--- Activity ---
Each line of the data below that carries the word "reset" needs to be copied.

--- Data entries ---
::::::::

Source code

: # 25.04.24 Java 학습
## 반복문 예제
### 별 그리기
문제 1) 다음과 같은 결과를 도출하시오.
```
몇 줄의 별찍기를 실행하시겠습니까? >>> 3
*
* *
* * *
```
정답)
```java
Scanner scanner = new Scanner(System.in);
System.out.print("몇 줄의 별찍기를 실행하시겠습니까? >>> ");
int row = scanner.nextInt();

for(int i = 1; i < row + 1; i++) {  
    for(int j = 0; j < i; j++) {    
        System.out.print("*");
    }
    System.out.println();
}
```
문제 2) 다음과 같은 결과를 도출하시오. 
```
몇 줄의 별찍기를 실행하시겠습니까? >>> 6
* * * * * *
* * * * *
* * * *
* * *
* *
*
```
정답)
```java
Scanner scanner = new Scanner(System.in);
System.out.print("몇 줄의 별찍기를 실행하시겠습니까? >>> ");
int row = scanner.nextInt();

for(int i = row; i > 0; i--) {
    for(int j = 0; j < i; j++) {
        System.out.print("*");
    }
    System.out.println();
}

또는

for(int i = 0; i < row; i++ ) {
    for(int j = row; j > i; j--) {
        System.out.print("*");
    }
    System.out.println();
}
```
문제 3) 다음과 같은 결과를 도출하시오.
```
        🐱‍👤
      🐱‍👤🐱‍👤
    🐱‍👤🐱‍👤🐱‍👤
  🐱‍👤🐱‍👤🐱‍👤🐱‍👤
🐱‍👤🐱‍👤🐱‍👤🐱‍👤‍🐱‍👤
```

::::::::

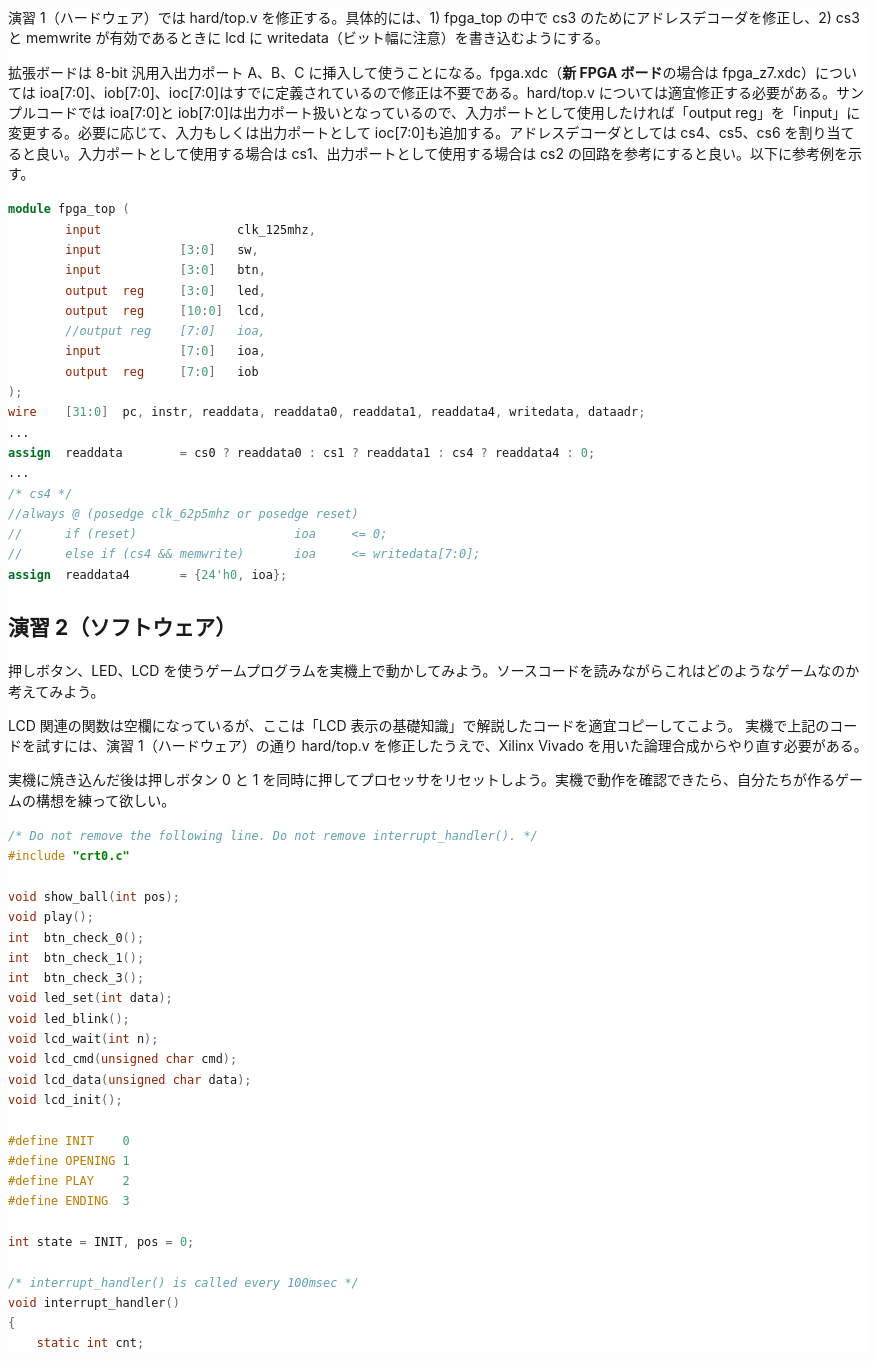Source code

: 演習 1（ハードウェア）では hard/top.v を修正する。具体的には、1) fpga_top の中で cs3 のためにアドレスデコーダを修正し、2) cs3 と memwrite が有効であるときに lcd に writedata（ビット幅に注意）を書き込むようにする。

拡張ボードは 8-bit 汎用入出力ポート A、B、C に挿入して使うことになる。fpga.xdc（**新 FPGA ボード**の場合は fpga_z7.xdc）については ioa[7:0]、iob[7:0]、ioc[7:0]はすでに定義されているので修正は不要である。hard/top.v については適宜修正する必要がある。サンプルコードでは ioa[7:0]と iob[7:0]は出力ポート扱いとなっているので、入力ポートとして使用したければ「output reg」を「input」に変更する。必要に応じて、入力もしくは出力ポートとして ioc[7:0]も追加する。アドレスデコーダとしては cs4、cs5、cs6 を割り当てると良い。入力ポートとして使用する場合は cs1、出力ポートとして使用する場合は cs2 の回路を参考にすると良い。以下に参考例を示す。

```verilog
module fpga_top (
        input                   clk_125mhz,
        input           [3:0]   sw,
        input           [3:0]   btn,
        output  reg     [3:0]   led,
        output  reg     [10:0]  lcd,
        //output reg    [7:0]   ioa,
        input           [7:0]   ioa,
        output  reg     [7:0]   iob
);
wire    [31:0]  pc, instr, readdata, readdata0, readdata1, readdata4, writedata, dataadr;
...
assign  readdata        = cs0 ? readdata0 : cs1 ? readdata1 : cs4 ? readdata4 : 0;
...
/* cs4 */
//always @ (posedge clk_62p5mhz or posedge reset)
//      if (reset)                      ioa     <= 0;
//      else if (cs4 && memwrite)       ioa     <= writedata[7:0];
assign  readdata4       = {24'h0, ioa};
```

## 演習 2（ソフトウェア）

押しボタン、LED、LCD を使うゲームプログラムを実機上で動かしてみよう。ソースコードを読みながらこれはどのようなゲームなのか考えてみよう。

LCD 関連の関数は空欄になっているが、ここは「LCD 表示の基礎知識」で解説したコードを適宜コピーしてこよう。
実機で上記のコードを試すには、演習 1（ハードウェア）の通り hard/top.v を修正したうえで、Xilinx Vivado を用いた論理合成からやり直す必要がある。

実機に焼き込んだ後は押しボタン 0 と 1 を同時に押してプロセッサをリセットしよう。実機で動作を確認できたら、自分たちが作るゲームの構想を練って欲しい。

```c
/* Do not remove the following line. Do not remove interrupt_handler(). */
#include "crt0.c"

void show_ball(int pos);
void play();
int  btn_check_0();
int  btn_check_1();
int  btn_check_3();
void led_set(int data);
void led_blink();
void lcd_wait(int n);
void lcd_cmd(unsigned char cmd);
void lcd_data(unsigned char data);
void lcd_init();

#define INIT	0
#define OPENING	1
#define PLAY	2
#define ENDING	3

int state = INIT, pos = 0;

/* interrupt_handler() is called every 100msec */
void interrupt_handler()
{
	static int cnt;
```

::::::::

--- Output ---
//always @ (posedge clk_62p5mhz or posedge reset)
//      if (reset)                      ioa     <= 0;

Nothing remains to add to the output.